● YOUR INSTRUCTIONS
After locating "111: (181, 64)" in the listing below, copy that line and each one after it exactly, ending with the line that has "127: (132, 21)".
————————
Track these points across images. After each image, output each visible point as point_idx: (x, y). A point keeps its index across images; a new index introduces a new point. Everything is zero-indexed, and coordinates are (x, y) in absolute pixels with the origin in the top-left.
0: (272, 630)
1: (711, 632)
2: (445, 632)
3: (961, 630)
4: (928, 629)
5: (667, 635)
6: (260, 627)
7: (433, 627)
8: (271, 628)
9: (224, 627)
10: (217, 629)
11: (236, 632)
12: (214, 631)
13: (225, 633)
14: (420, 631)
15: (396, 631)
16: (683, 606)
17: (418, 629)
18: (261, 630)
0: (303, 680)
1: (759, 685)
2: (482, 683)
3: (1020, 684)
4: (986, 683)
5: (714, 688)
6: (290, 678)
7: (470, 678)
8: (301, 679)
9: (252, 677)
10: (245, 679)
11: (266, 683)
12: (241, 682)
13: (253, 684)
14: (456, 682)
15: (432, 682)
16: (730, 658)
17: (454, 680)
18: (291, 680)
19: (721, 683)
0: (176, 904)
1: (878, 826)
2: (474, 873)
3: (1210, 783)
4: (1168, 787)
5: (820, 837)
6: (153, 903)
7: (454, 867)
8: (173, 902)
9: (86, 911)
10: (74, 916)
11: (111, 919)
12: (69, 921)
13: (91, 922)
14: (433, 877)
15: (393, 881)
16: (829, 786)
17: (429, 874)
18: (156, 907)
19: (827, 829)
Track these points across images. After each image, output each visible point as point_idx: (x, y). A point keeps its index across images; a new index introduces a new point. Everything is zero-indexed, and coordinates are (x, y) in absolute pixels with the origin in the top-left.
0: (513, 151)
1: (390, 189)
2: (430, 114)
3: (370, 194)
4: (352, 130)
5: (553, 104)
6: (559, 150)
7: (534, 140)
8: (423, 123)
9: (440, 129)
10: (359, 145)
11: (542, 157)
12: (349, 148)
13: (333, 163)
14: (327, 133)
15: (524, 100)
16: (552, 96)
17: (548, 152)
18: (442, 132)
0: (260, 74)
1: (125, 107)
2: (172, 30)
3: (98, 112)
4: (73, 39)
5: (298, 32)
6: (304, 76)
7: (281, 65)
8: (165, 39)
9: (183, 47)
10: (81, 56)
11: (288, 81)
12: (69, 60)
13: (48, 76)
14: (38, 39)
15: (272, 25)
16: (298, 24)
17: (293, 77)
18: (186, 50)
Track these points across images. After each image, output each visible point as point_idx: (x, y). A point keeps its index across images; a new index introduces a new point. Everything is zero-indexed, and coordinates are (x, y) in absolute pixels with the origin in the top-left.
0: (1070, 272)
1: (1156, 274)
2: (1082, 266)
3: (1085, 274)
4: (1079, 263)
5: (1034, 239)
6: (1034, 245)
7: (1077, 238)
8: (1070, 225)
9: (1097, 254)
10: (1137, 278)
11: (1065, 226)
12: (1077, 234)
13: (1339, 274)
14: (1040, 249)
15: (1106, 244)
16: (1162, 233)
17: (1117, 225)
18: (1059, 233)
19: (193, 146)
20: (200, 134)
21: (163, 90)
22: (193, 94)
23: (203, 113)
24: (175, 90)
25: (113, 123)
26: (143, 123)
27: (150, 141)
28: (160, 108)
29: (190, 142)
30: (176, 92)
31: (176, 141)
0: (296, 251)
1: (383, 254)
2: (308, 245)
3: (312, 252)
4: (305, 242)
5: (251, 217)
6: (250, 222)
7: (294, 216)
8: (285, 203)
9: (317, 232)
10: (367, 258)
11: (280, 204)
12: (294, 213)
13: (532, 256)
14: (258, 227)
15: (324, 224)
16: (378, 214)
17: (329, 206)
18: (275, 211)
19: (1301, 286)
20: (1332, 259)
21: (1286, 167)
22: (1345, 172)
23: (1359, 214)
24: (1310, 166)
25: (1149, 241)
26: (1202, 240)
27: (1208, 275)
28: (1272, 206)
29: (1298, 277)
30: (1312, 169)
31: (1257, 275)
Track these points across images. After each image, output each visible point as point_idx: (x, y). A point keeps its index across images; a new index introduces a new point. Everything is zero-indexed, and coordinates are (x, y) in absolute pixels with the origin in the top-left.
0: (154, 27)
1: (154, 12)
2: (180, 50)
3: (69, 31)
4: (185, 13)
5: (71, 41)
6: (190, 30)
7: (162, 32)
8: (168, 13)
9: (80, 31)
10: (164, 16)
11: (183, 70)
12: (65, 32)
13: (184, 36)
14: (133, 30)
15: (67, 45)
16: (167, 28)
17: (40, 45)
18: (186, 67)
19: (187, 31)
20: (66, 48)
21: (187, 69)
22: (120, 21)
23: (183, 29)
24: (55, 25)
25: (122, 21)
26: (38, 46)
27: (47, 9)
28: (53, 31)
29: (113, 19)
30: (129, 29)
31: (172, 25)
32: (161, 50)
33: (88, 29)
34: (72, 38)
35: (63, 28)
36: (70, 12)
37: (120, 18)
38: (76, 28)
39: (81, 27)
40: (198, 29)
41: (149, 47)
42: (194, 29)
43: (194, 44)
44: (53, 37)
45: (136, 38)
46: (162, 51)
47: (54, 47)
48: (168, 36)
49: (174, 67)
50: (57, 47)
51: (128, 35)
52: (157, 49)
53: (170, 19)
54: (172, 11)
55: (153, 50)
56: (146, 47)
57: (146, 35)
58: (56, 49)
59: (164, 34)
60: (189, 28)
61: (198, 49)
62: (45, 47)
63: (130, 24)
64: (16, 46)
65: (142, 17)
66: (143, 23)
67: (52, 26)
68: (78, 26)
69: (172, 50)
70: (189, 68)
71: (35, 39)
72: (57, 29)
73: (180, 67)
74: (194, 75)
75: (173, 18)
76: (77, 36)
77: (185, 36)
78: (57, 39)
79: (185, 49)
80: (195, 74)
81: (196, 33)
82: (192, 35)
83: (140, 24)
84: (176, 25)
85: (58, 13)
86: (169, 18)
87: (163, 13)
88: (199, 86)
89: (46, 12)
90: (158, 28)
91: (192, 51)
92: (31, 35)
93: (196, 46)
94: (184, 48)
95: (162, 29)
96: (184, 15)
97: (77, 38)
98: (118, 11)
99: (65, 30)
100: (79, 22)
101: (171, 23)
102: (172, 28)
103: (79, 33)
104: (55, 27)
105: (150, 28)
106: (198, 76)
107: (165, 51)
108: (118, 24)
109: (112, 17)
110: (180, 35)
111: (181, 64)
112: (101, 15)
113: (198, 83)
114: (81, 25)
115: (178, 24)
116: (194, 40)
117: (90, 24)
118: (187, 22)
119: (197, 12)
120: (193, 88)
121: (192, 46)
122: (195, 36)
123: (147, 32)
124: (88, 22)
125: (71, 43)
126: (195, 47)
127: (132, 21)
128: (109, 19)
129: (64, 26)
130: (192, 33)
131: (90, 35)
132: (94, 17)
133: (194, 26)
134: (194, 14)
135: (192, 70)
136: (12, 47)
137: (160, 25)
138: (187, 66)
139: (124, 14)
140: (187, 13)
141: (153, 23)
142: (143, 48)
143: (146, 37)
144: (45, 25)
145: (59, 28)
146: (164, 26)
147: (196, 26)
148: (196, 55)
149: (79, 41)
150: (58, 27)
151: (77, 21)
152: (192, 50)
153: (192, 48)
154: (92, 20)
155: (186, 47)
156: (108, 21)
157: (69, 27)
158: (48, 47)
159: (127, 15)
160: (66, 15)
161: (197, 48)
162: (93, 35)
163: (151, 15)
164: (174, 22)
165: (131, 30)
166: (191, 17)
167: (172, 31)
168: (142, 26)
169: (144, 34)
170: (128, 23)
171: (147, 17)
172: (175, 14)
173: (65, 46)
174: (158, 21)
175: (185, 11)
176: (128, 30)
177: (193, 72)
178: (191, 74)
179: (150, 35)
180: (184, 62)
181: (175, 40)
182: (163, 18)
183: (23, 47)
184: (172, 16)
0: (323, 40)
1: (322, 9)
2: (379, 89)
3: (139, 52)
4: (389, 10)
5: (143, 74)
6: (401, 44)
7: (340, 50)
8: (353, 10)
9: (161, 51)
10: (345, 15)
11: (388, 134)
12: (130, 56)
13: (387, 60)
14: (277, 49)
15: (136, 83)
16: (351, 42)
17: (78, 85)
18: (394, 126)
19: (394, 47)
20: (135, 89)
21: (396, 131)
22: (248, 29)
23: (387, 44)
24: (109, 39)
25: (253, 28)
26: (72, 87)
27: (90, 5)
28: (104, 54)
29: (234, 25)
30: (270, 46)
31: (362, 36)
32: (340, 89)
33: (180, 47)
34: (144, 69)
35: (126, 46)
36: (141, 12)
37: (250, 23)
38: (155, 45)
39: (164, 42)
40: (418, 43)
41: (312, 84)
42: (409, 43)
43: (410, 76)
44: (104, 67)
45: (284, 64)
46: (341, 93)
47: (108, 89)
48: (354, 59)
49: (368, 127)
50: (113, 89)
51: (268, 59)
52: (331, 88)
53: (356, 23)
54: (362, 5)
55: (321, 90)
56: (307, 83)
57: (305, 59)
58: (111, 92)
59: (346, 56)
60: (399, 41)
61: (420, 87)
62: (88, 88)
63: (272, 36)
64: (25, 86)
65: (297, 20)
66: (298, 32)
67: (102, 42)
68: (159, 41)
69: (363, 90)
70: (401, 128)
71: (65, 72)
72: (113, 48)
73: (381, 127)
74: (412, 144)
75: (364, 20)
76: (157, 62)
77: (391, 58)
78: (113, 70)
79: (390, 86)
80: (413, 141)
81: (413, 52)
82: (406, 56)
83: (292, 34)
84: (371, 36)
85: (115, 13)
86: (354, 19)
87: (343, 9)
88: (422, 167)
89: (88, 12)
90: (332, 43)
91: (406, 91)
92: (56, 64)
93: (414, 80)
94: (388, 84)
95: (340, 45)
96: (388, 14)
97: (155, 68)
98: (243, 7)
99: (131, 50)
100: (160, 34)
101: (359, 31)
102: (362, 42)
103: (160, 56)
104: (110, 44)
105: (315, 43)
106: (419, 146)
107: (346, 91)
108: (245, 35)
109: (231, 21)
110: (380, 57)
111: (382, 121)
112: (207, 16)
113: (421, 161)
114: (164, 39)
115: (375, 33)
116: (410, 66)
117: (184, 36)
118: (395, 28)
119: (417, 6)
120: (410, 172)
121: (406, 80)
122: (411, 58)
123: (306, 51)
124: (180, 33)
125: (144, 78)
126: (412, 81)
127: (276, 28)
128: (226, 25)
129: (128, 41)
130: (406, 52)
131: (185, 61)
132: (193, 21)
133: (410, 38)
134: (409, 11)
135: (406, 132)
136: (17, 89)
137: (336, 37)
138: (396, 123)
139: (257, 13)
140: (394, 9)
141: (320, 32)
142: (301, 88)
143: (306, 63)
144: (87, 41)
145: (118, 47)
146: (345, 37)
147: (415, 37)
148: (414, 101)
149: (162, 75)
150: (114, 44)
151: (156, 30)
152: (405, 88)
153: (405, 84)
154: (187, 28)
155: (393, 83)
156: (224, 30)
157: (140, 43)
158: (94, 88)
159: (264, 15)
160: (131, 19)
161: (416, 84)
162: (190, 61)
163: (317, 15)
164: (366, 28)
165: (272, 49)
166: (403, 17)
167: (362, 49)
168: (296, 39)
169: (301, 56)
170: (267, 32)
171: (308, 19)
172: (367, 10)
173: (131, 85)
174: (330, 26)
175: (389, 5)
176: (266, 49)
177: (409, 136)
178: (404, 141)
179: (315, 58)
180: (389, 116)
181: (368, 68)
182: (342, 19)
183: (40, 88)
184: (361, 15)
————————
● FINISHED EXERCISE
111: (181, 64)
112: (101, 15)
113: (198, 83)
114: (81, 25)
115: (178, 24)
116: (194, 40)
117: (90, 24)
118: (187, 22)
119: (197, 12)
120: (193, 88)
121: (192, 46)
122: (195, 36)
123: (147, 32)
124: (88, 22)
125: (71, 43)
126: (195, 47)
127: (132, 21)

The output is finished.